From TV Show: "Person Of Interest" 
Episode Number: "S04E11" 
Episode Title: "If-Then-Else"

--- Start of scene ---

** Harold sits alone at a chess board in Battery Park, New York, on a cold day **

Man in dark jacket:     "Hey, man."

Man in dark jacket:     "So you wanna play, or what?"

Harold:                      "Oh, that's very kind of you, but I'm playing with a friend."

Man in dark jacket:     "You've been sitting here alone for hours, dude."

Harold:                      "My friend is a little shy.
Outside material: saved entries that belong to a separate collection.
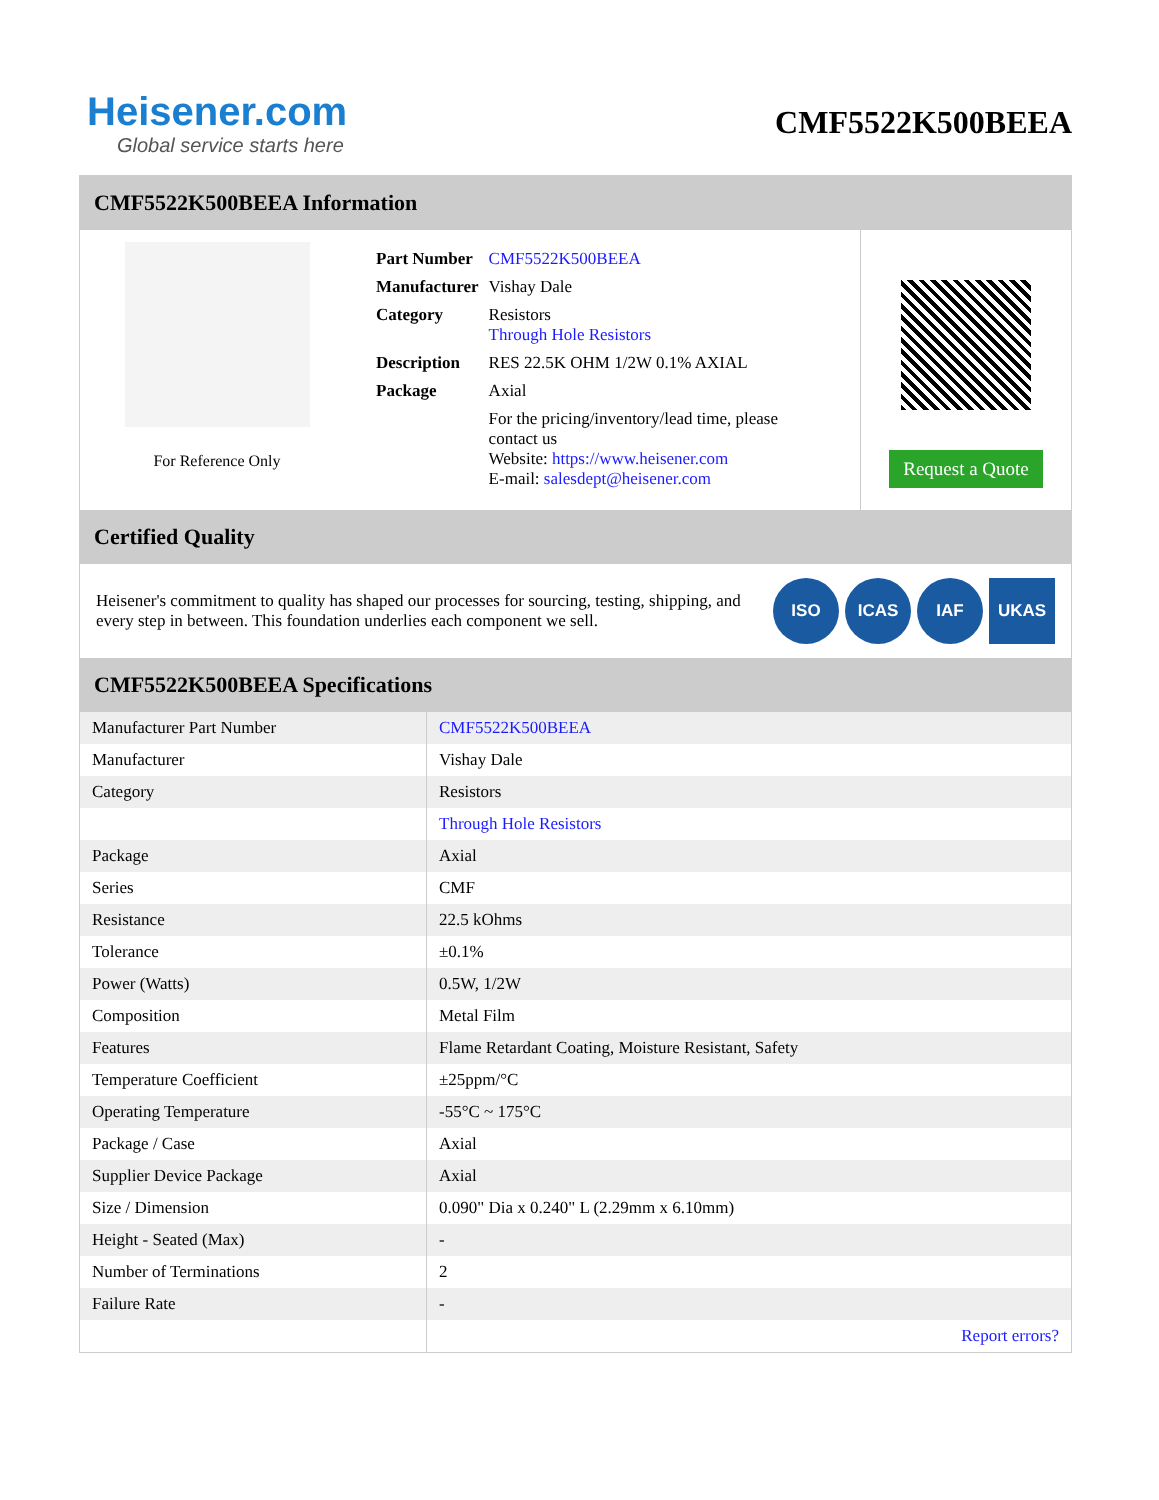Heisener.com
Global service starts here
CMF5522K500BEEA
CMF5522K500BEEA Information
For Reference Only
| Part Number | CMF5522K500BEEA |
| Manufacturer | Vishay Dale |
| Category | Resistors Through Hole Resistors |
| Description | RES 22.5K OHM 1/2W 0.1% AXIAL |
| Package | Axial |
| | For the pricing/inventory/lead time, please contact us Website: https://www.heisener.com E-mail: salesdept@heisener.com |
Request a Quote
Certified Quality
Heisener's commitment to quality has shaped our processes for sourcing, testing, shipping, and every step in between. This foundation underlies each component we sell.
ISO ICAS IAF UKAS
CMF5522K500BEEA Specifications
| Manufacturer Part Number | CMF5522K500BEEA |
| Manufacturer | Vishay Dale |
| Category | Resistors |
| | Through Hole Resistors |
| Package | Axial |
| Series | CMF |
| Resistance | 22.5 kOhms |
| Tolerance | ±0.1% |
| Power (Watts) | 0.5W, 1/2W |
| Composition | Metal Film |
| Features | Flame Retardant Coating, Moisture Resistant, Safety |
| Temperature Coefficient | ±25ppm/°C |
| Operating Temperature | -55°C ~ 175°C |
| Package / Case | Axial |
| Supplier Device Package | Axial |
| Size / Dimension | 0.090" Dia x 0.240" L (2.29mm x 6.10mm) |
| Height - Seated (Max) | - |
| Number of Terminations | 2 |
| Failure Rate | - |
| | Report errors? |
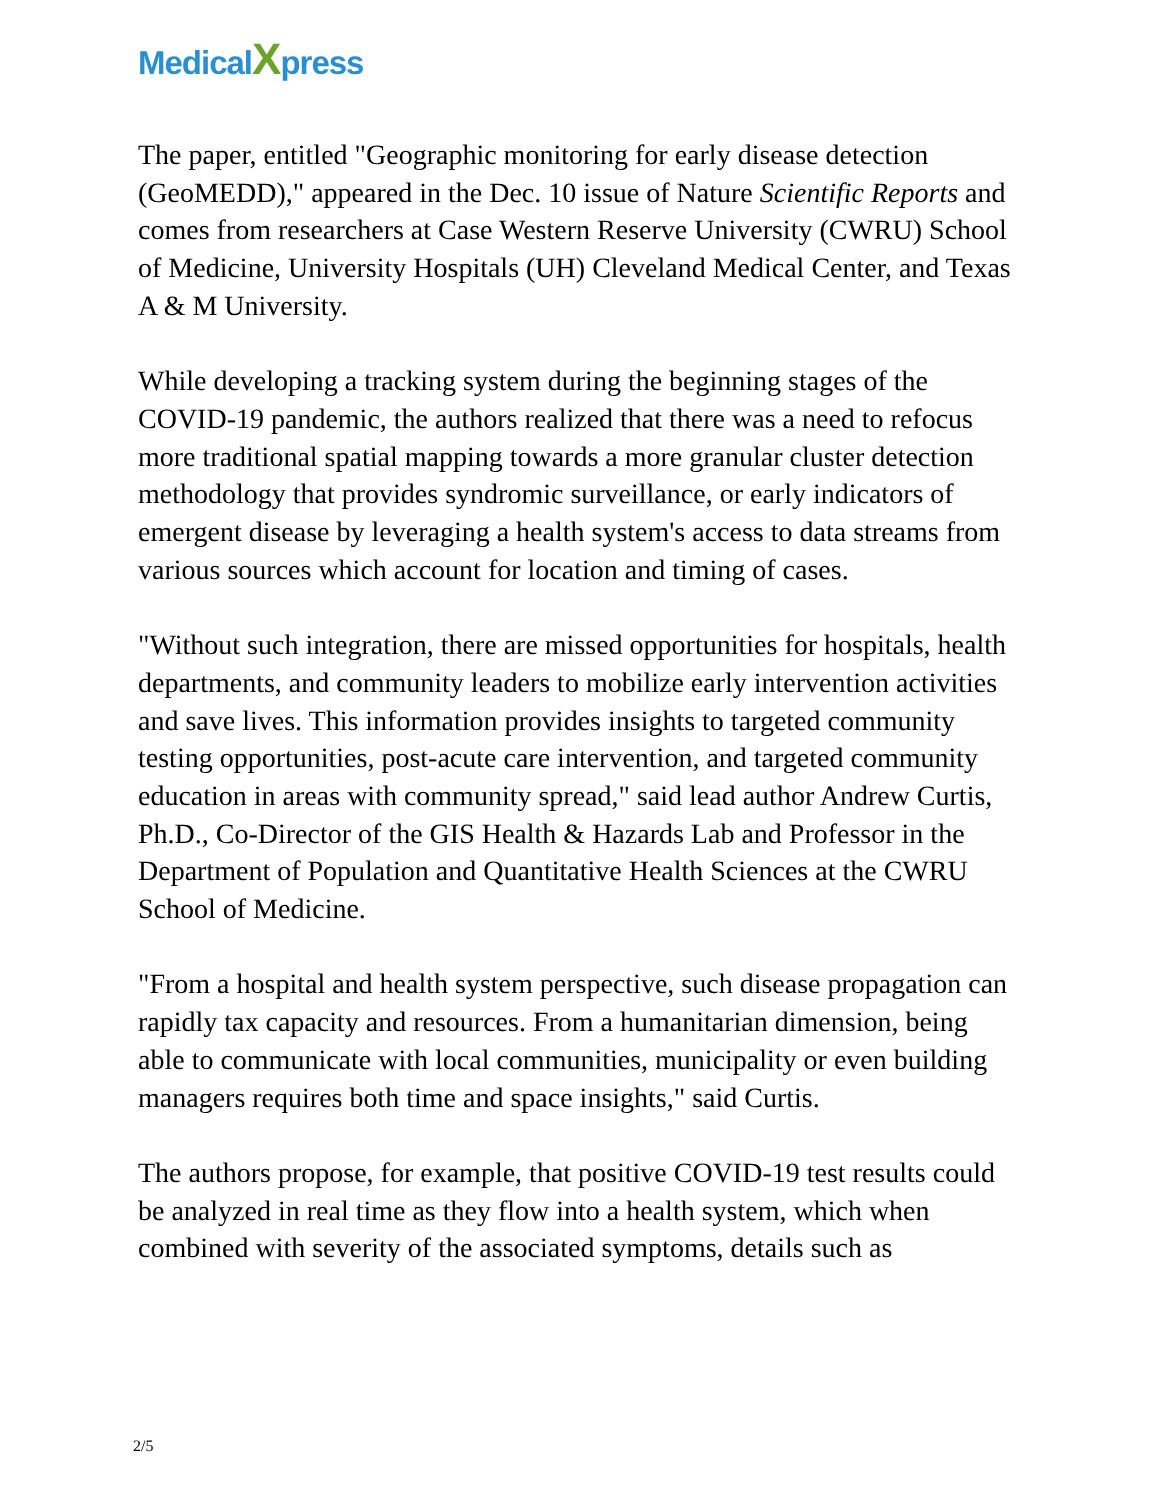MedicalXpress
The paper, entitled "Geographic monitoring for early disease detection (GeoMEDD)," appeared in the Dec. 10 issue of Nature Scientific Reports and comes from researchers at Case Western Reserve University (CWRU) School of Medicine, University Hospitals (UH) Cleveland Medical Center, and Texas A & M University.
While developing a tracking system during the beginning stages of the COVID-19 pandemic, the authors realized that there was a need to refocus more traditional spatial mapping towards a more granular cluster detection methodology that provides syndromic surveillance, or early indicators of emergent disease by leveraging a health system's access to data streams from various sources which account for location and timing of cases.
"Without such integration, there are missed opportunities for hospitals, health departments, and community leaders to mobilize early intervention activities and save lives. This information provides insights to targeted community testing opportunities, post-acute care intervention, and targeted community education in areas with community spread," said lead author Andrew Curtis, Ph.D., Co-Director of the GIS Health & Hazards Lab and Professor in the Department of Population and Quantitative Health Sciences at the CWRU School of Medicine.
"From a hospital and health system perspective, such disease propagation can rapidly tax capacity and resources. From a humanitarian dimension, being able to communicate with local communities, municipality or even building managers requires both time and space insights," said Curtis.
The authors propose, for example, that positive COVID-19 test results could be analyzed in real time as they flow into a health system, which when combined with severity of the associated symptoms, details such as
2/5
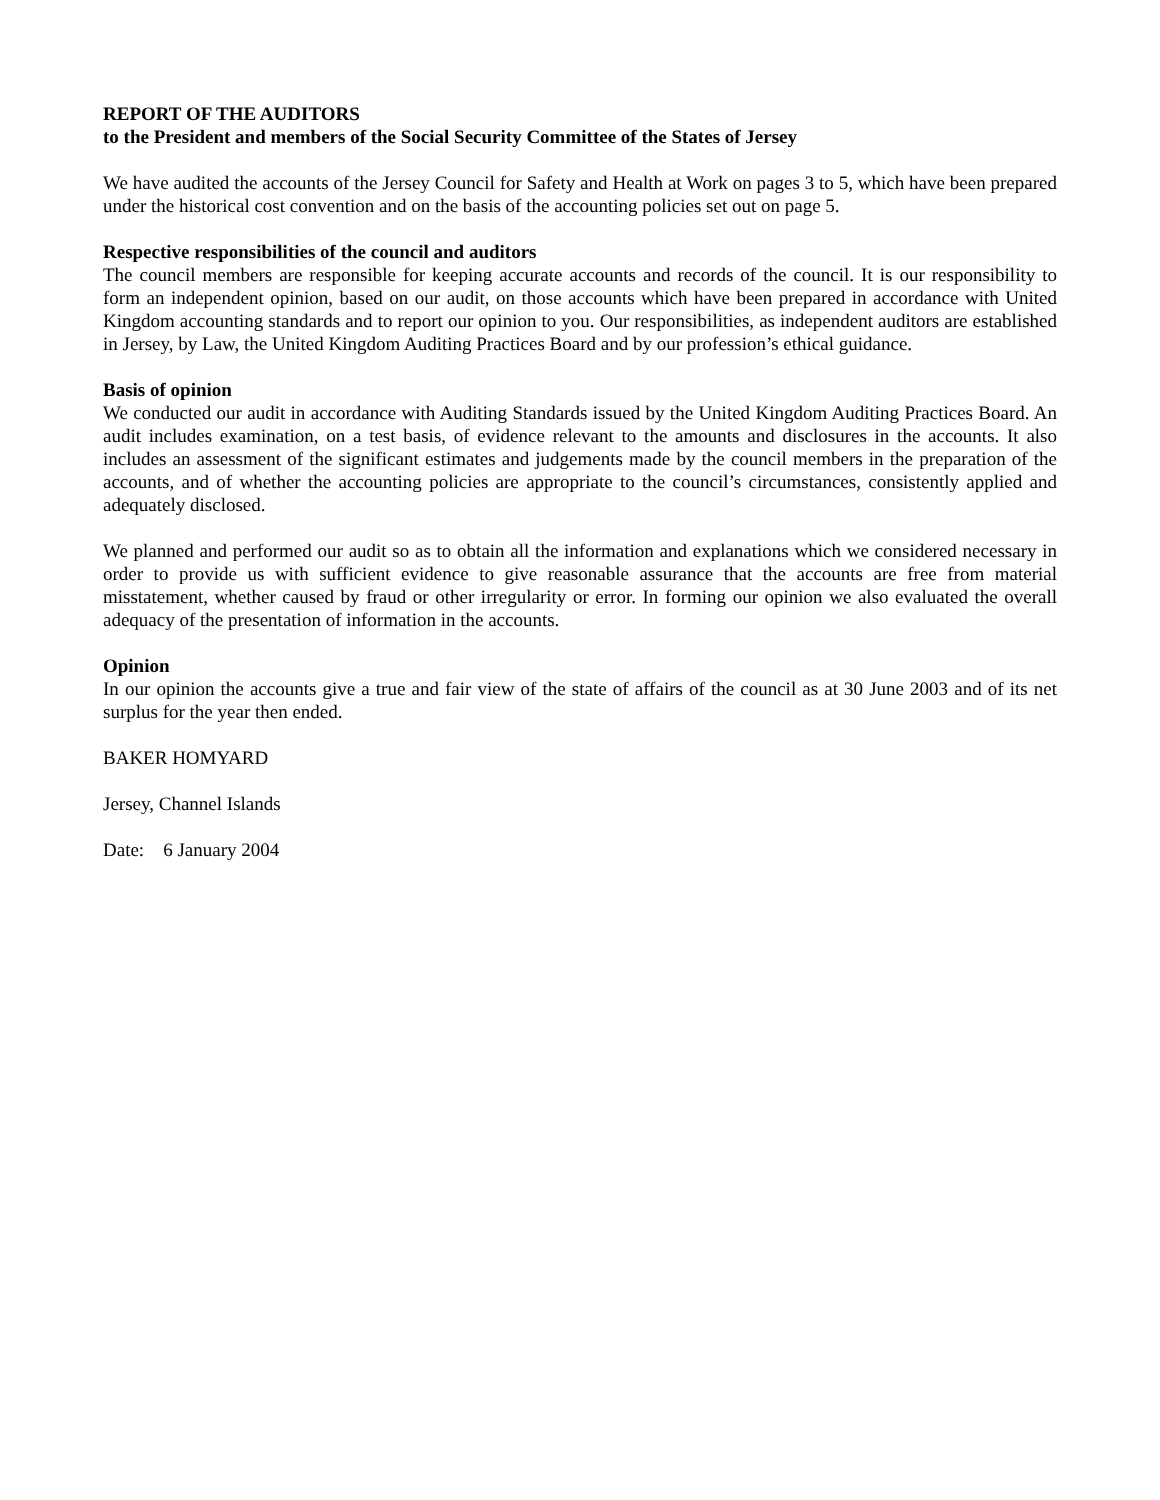REPORT OF THE AUDITORS
to the President and members of the Social Security Committee of the States of Jersey
We have audited the accounts of the Jersey Council for Safety and Health at Work on pages 3 to 5, which have been prepared under the historical cost convention and on the basis of the accounting policies set out on page 5.
Respective responsibilities of the council and auditors
The council members are responsible for keeping accurate accounts and records of the council. It is our responsibility to form an independent opinion, based on our audit, on those accounts which have been prepared in accordance with United Kingdom accounting standards and to report our opinion to you. Our responsibilities, as independent auditors are established in Jersey, by Law, the United Kingdom Auditing Practices Board and by our profession’s ethical guidance.
Basis of opinion
We conducted our audit in accordance with Auditing Standards issued by the United Kingdom Auditing Practices Board. An audit includes examination, on a test basis, of evidence relevant to the amounts and disclosures in the accounts. It also includes an assessment of the significant estimates and judgements made by the council members in the preparation of the accounts, and of whether the accounting policies are appropriate to the council’s circumstances, consistently applied and adequately disclosed.
We planned and performed our audit so as to obtain all the information and explanations which we considered necessary in order to provide us with sufficient evidence to give reasonable assurance that the accounts are free from material misstatement, whether caused by fraud or other irregularity or error. In forming our opinion we also evaluated the overall adequacy of the presentation of information in the accounts.
Opinion
In our opinion the accounts give a true and fair view of the state of affairs of the council as at 30 June 2003 and of its net surplus for the year then ended.
BAKER HOMYARD
Jersey, Channel Islands
Date: 6 January 2004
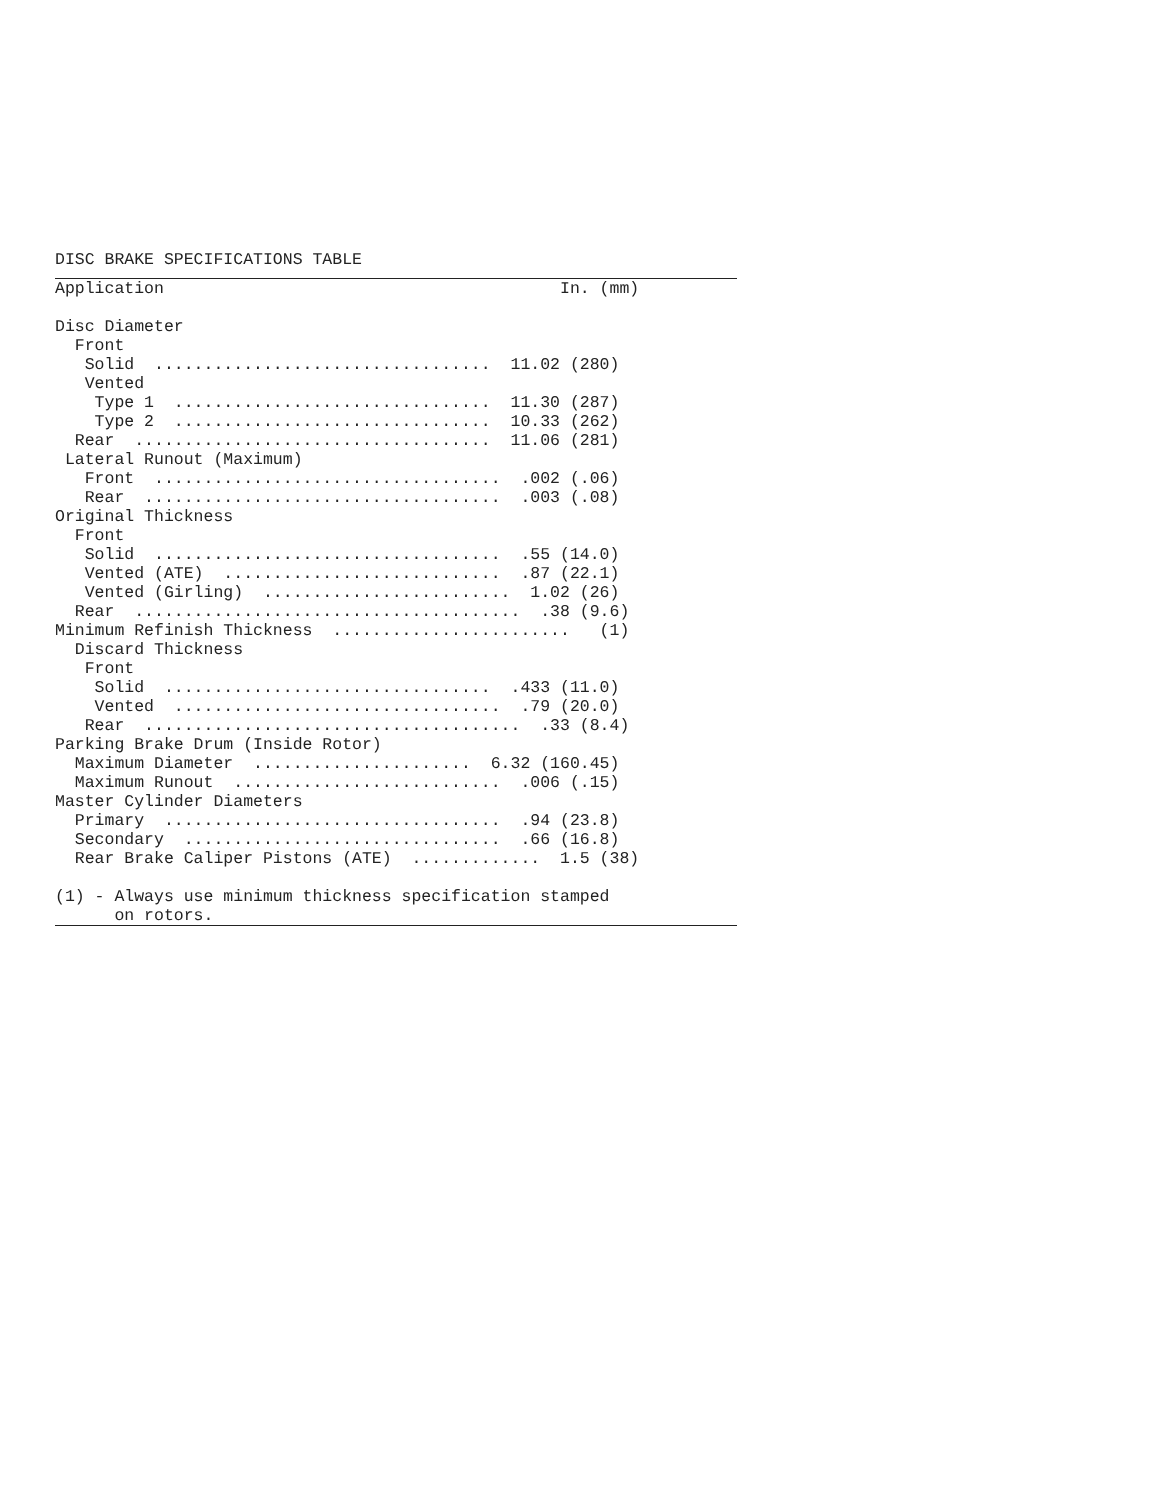DISC BRAKE SPECIFICATIONS TABLE
Application                                        In. (mm)

Disc Diameter
  Front
   Solid  ..................................  11.02 (280)
   Vented
    Type 1  ................................  11.30 (287)
    Type 2  ................................  10.33 (262)
  Rear  ....................................  11.06 (281)
 Lateral Runout (Maximum)
   Front  ...................................  .002 (.06)
   Rear  ....................................  .003 (.08)
Original Thickness
  Front
   Solid  ...................................  .55 (14.0)
   Vented (ATE)  ............................  .87 (22.1)
   Vented (Girling)  .........................  1.02 (26)
  Rear  .......................................  .38 (9.6)
Minimum Refinish Thickness  ........................   (1)
  Discard Thickness
   Front
    Solid  .................................  .433 (11.0)
    Vented  .................................  .79 (20.0)
   Rear  ......................................  .33 (8.4)
Parking Brake Drum (Inside Rotor)
  Maximum Diameter  ......................  6.32 (160.45)
  Maximum Runout  ...........................  .006 (.15)
Master Cylinder Diameters
  Primary  ..................................  .94 (23.8)
  Secondary  ................................  .66 (16.8)
  Rear Brake Caliper Pistons (ATE)  .............  1.5 (38)

(1) - Always use minimum thickness specification stamped
      on rotors.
And somewhat indecisive."

** Man in dark jacket walks on **

Harold:                     "I thought you wanted me to teach you how to play."

** Harold looks at his phone, expectantly **

Phone display:          > _

Harold:                     "Each possible move represents a different game."
Harold:                     "A different universe, in which you make a better move."
Harold:                     "By the second move, there are 72,084 possible games."
Harold:                     "By the third, 9 million."
Harold:                     "By the fourth -- "

** Phone vibrates **

Phone display:          > Incoming SMS: "318,000,000,000"
                               > REPLY? _

** Harold nods, puts phone away **

Harold:                     "--there are more possible games of chess than there are atoms in the universe."
Harold:                     "No one could possibly predict them all, even you."
Harold:                     "Which means that that first move can be terrifying."
Harold:                     "It's the furthest point from the end of the game, there's a virtually infinite sea of possibilities between you and the other side."
Harold:                     "But it also means that if you make a mistake, there's a nearly infinite amount of ways to fix it."

Harold:                     "So you should simply relax, and play."

** Phone vibrates **

Phone display:          > Incoming SMS: "f3"
                               > REPLY? _

** Harold reaches over and moves a pawn one square forward **

--- End of scene ---

The scene is revisited towards the end of the episode, which shifts the intended purpose of the analogy to become something else:

--- Start of scene ---

** Once again, Harold is in Battery Park, sitting by himself at a chess board **

Harold:                     "Yes, yes, you needn't rub it in."
Harold:                     "One afternoon and you're a Grandmaster."
Harold:                     "Mind you, you'll encounter far more capable opponents than me if you go looking."

** Phone vibrates **

Phone display:          > Incoming SMS: "Once again?"
                               > REPLY? _

Harold:                     "No, I don't think so."
Harold:                     "You asked me to teach you chess and I've done that."
Harold:                     "It's a useful mental exercise."
Harold:                     "And through the years, many thinkers have been fascinated by it."
Harold:                     "But I don't enjoy playing."
Harold:                     "Do you know why not?"

** Phone vibrates **

Phone display:          > Incoming SMS: "No"
                               > REPLY? _

Harold:                     "Because it was a game that was born during a brutal age, when life counted for little."
Harold:                     "And everyone believed that some people were worth more than others."
Harold:                     "Kings and pawns."
Harold:                     "I don't think that anyone is worth more than anyone else."
Harold:                     "I don't envy you the decisions you're going to have to make."
Harold:                     "And one day I'll be gone, and you'll have no one to talk to."
Harold:                     "But if you remember nothing else, please remember this."
Harold:                     "Chess is just a game."
Harold:                     "Real people aren't pieces."
Harold:                     "And you can't assign more value to some of them than to others."

Harold:                     "Not to me."
Harold:                     "Not to anyone."
Harold:                     "People are not a thing that you can sacrifice."

Harold:                     "The lesson is that anyone who looks on the world as if it was a game of chess deserves to lose."